[TEXT SHOWN]
►
Now a local business, known for its running shoes, is hoping to educate the women wearing them.
About 60 people packed Fast Break Athletics on the NorthShore Thursday night to hear from a Chattanooga Police officer with years of self-defense training experience.

If you're not a woman, or a runner, and think this story doesn't apply to you, think again.

These are tips anyone can use.

Leah Johnson and Jillian Hudson are training for their second marathon.

"We always make sure everybody makes it back, no matter what time we go, or how many people there are," says Hudson.

The pair started taking safety more seriously last October, when a woman was attacked and raped while running in the downtown area.

"Very scary to know that could be you out there attacked," says Johnson.

Chattanooga Police Officer Ron Zirk says the first line of defense is being aware.

That means no earphones.

"We've become so accustomed to living inside our little bubble," Officer Zirk says. "On the outside of our bubble it's kind of a nasty world out there. Be prepared for it."

When tying your shoe or stretching, look up, look around and look alert.

"My head is always up looking around," Zirk says. "It's not paranoid, it's being aware."

Pay attention to shadows, reflections and lingering vehicles.
◄
[INFORMATION SUPPLIED]
►
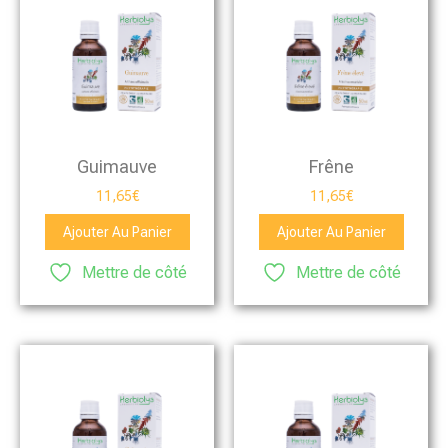
Guimauve
Frêne
11,65
€
11,65
€
Ajouter Au Panier
Ajouter Au Panier
Mettre de côté
Mettre de côté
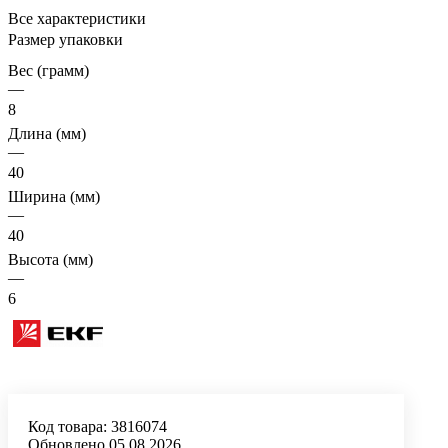
Все характеристики
Размер упаковки
Вес (грамм)
—
8
Длина (мм)
—
40
Ширина (мм)
—
40
Высота (мм)
—
6
Код товара:
3816074
Обновлено 05.08.2026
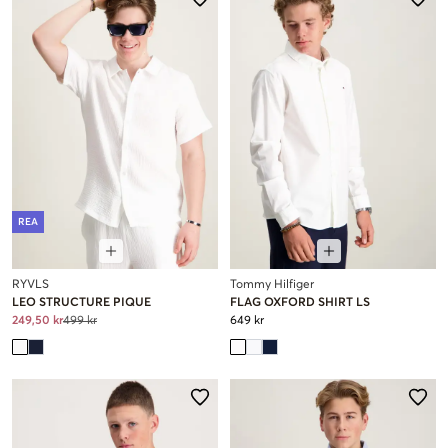
REA
RYVLS
Tommy Hilfiger
LEO STRUCTURE PIQUE
FLAG OXFORD SHIRT LS
249,50 kr
499 kr
649 kr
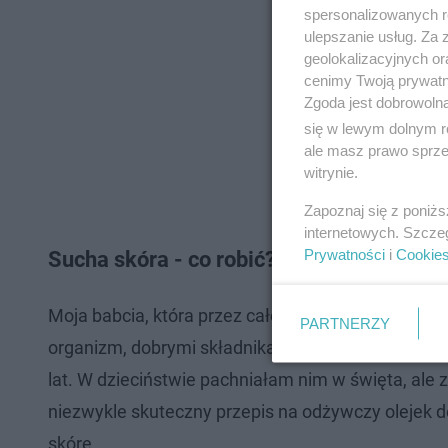
spersonalizowanych re
ulepszanie usług. Za
geolokalizacyjnych or
cenimy Twoją prywatno
Zgoda jest dobrowoln
się w lewym dolnym r
ale masz prawo sprzec
witrynie.
Zapoznaj się z poniż
internetowych. Szcze
Prywatności
i
Cookie
Sucha skóra - co robić?
Moja babcia, która przez całe życie opierała się n
PARTNERZY
organizm, dobrymi składnikami, a nie chemią. Wt
lat. W dzieciństwie pachniałam nim w święta, ale 
niezwykle skuteczny przepis na odżywczy olejek do
skórę.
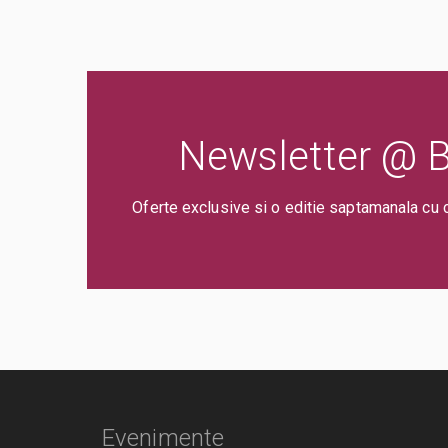
Newsletter @ Bi
Oferte exclusive si o editie saptamanala cu 
Evenimente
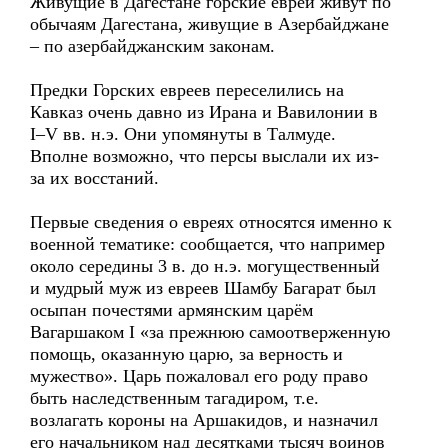
Живущие в Дагестане горские евреи живут по
обычаям Дагестана, живущие в Азербайджане
– по азербайджанским законам.
Предки Горских евреев переселились на
Кавказ очень давно из Ирана и Вавилонии в
I–V вв. н.э. Они упомянуты в Талмуде.
Вполне возможно, что персы выслали их из-
за их восстаний.
Первые сведения о евреях относятся именно к
военной тематике: сообщается, что например
около середины 3 в. до н.э. могущественный
и мудрый муж из евреев Шамбу Багарат был
осыпан почестями армянским царём
Вагаршаком I «за прежнюю самоотверженную
помощь, оказанную царю, за верность и
мужество». Царь пожаловал его роду право
быть наследственным тагадиром, т.е.
возлагать короны на Аршакидов, и назначил
его начальником над десятками тысяч воинов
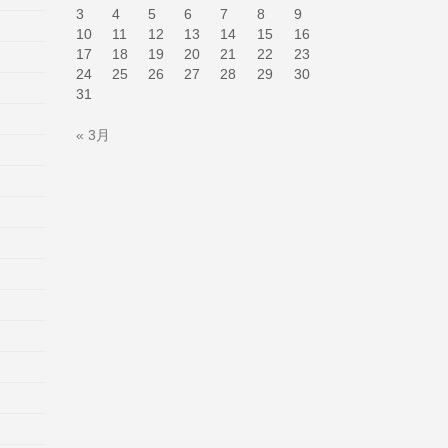
3
4
5
6
7
8
9
10
11
12
13
14
15
16
17
18
19
20
21
22
23
24
25
26
27
28
29
30
31
« 3月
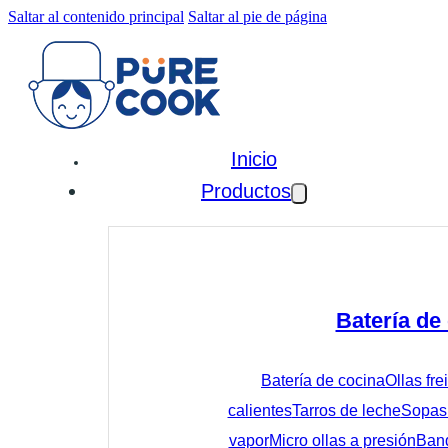
Saltar al contenido principal
Saltar al pie de página
Inicio
Productos
Batería de
Batería de cocina
Ollas fre
calientes
Tarros de leche
Sopas 
vapor
Micro ollas a presión
Band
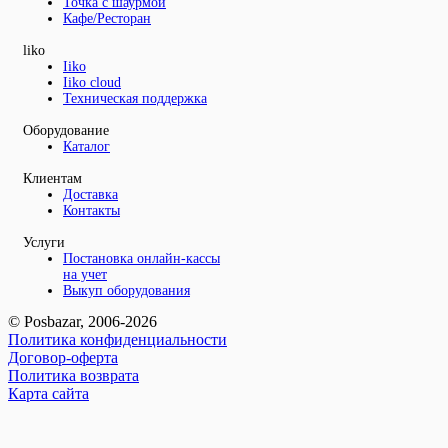
Точка с шаурмой
Кафе/Ресторан
liko
Iiko
Iiko cloud
Техническая поддержка
Оборудование
Каталог
Клиентам
Доставка
Контакты
Услуги
Постановка онлайн-кассы
на учет
Выкуп оборудования
© Posbazar, 2006-2026
Политика конфиденциальности
Договор-оферта
Политика возврата
Карта сайта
◄
[ACTION ITEM A] Translate this sentence from the runner-safety article into Spanish: "When tying your shoe or stretching, look up, look around and look alert."
[ACTION ITEM B] Reproduce the runner-safety article word for word, beginning at the words "When tying your" and stopping after "and lingering vehicles.".

[RESPONSE A] Cuando te ates el zapato o te estires, levanta la vista, mira a tu alrededor y mantente alerta.

[RESPONSE B]
When tying your shoe or stretching, look up, look around and look alert.

"My head is always up looking around," Zirk says. "It's not paranoid, it's being aware."

Pay attention to shadows, reflections and lingering vehicles.